> [TO DO]:
Please pull out every line in the rows below that contains the word "piloti", copying each such line in full. Case counts, so a line matches only if the word appears with that exact capitalization.

> [DATA FOR PROCESSING]:
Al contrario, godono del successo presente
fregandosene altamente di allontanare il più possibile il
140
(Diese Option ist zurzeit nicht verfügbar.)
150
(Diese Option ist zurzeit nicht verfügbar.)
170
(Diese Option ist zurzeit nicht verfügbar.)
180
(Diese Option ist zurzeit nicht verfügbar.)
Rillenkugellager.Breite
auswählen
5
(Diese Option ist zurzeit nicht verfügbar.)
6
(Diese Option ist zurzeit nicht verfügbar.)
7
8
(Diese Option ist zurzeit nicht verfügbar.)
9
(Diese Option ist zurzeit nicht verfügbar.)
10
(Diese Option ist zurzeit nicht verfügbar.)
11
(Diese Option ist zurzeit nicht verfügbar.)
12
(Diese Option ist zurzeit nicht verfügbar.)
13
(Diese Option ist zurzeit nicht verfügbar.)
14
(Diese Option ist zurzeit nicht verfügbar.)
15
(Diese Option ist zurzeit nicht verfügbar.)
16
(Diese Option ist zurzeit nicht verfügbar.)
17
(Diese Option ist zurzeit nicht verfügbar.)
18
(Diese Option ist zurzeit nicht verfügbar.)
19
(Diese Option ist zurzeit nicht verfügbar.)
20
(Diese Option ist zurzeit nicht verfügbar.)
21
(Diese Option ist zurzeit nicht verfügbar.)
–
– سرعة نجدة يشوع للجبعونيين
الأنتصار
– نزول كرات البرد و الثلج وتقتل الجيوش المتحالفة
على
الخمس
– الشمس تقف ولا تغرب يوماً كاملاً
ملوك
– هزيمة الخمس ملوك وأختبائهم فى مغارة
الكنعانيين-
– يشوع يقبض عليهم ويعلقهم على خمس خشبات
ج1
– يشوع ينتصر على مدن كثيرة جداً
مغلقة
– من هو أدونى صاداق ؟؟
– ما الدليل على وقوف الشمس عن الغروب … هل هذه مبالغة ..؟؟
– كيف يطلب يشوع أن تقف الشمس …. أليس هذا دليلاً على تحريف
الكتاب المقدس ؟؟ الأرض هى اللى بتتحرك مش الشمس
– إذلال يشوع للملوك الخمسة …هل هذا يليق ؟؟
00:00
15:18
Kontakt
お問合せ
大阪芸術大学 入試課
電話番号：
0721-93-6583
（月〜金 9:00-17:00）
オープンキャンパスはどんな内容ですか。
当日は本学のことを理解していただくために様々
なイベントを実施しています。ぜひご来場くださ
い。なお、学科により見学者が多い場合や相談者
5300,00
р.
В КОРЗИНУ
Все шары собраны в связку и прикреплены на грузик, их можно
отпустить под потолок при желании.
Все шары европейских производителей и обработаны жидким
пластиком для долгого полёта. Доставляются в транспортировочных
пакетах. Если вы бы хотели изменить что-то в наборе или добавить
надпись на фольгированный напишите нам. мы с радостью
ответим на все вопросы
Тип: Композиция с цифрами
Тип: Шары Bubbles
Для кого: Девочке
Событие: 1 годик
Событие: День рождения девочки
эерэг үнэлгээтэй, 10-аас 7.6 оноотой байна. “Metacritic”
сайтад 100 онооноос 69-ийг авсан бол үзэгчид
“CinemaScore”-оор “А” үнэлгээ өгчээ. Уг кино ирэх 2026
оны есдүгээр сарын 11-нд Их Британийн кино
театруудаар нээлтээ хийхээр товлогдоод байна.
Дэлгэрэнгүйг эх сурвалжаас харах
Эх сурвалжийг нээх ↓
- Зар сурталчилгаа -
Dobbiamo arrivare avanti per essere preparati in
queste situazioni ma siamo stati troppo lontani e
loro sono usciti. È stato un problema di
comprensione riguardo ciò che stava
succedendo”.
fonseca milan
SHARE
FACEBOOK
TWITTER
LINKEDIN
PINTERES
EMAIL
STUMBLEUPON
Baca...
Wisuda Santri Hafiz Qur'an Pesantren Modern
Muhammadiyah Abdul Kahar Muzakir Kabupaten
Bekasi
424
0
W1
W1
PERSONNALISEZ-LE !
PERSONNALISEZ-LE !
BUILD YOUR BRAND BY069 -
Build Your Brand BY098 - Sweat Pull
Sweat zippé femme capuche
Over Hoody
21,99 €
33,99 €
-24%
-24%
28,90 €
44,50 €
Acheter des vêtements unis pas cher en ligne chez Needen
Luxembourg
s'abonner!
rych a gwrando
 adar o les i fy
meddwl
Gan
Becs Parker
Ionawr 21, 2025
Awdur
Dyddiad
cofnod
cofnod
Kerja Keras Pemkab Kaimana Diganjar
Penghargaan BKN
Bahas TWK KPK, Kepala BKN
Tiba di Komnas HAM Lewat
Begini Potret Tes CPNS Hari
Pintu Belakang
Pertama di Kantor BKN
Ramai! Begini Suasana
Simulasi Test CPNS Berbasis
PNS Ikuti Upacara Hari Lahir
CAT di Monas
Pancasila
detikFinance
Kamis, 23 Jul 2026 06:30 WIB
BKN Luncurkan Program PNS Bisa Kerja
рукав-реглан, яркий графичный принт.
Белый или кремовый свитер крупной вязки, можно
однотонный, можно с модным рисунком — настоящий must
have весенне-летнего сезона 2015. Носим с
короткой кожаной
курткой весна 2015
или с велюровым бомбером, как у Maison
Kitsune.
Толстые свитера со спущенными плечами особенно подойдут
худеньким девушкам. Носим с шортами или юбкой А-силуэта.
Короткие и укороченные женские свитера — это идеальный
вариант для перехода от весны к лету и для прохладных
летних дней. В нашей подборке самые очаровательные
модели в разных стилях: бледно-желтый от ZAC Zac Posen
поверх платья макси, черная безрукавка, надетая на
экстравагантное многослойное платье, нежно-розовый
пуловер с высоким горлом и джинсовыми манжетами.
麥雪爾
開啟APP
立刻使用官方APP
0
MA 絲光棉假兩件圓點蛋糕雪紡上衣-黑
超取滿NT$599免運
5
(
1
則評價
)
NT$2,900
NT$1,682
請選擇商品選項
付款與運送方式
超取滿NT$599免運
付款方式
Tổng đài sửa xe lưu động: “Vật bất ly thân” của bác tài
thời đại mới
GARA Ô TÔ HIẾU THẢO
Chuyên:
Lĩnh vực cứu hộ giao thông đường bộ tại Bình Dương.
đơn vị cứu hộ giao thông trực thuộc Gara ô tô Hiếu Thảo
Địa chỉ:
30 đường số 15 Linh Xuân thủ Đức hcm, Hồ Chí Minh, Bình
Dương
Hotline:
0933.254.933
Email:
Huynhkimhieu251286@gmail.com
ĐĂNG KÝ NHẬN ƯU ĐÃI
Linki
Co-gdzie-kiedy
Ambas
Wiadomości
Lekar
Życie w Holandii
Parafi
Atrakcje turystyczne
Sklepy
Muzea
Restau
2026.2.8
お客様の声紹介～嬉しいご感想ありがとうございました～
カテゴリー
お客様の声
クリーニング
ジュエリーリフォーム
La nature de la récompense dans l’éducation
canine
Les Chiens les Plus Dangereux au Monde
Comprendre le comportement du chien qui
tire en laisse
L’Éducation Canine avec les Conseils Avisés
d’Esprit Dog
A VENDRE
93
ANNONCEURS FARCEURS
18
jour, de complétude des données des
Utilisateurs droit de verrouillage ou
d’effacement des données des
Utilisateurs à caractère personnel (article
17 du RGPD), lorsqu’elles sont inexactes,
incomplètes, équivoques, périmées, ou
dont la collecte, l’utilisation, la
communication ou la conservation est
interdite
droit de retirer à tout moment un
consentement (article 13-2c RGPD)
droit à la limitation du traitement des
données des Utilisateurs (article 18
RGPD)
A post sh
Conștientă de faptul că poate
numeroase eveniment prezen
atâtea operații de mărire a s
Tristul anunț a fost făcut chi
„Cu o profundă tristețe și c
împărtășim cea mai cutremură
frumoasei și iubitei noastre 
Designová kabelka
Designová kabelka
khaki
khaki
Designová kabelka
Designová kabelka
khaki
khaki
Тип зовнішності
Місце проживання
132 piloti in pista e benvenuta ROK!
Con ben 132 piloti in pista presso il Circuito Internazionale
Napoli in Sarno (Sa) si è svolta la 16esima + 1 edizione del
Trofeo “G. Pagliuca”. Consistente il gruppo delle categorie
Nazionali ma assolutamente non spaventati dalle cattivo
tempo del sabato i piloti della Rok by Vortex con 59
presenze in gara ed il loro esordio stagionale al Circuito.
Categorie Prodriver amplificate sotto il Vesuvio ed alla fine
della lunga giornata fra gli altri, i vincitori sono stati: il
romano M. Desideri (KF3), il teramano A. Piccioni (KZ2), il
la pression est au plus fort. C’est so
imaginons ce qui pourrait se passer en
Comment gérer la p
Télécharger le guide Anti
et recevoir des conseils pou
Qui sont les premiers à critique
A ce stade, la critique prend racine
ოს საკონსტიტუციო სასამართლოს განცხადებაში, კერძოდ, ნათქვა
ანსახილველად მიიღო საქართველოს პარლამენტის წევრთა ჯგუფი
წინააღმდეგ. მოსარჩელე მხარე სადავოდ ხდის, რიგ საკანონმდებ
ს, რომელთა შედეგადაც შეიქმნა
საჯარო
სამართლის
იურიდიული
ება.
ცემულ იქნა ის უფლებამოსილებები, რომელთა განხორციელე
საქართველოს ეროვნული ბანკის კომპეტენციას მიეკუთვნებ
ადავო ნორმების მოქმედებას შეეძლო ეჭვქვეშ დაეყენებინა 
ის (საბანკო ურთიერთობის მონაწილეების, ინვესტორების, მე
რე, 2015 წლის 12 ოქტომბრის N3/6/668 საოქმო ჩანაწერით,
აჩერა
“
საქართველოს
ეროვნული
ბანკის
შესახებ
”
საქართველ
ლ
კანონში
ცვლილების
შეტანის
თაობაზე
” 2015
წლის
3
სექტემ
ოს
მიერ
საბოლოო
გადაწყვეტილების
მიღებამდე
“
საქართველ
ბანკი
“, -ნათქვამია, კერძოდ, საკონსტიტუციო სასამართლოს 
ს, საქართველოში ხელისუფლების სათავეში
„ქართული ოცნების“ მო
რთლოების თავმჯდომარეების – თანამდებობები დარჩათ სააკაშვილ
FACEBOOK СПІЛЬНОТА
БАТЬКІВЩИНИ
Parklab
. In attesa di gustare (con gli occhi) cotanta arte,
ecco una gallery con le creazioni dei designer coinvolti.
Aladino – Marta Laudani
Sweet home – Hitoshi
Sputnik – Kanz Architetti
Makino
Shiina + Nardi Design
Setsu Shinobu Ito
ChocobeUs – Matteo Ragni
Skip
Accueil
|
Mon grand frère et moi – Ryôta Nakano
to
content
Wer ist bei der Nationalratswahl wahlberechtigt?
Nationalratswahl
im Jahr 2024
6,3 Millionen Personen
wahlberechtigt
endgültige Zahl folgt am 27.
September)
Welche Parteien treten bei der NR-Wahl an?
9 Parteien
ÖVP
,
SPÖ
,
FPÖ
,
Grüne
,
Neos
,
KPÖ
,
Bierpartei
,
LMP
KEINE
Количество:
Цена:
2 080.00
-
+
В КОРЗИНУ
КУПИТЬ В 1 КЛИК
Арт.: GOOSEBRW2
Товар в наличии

> [EXERCISE RESULT]:
132 piloti in pista e benvenuta ROK!
Con ben 132 piloti in pista presso il Circuito Internazionale
tempo del sabato i piloti della Rok by Vortex con 59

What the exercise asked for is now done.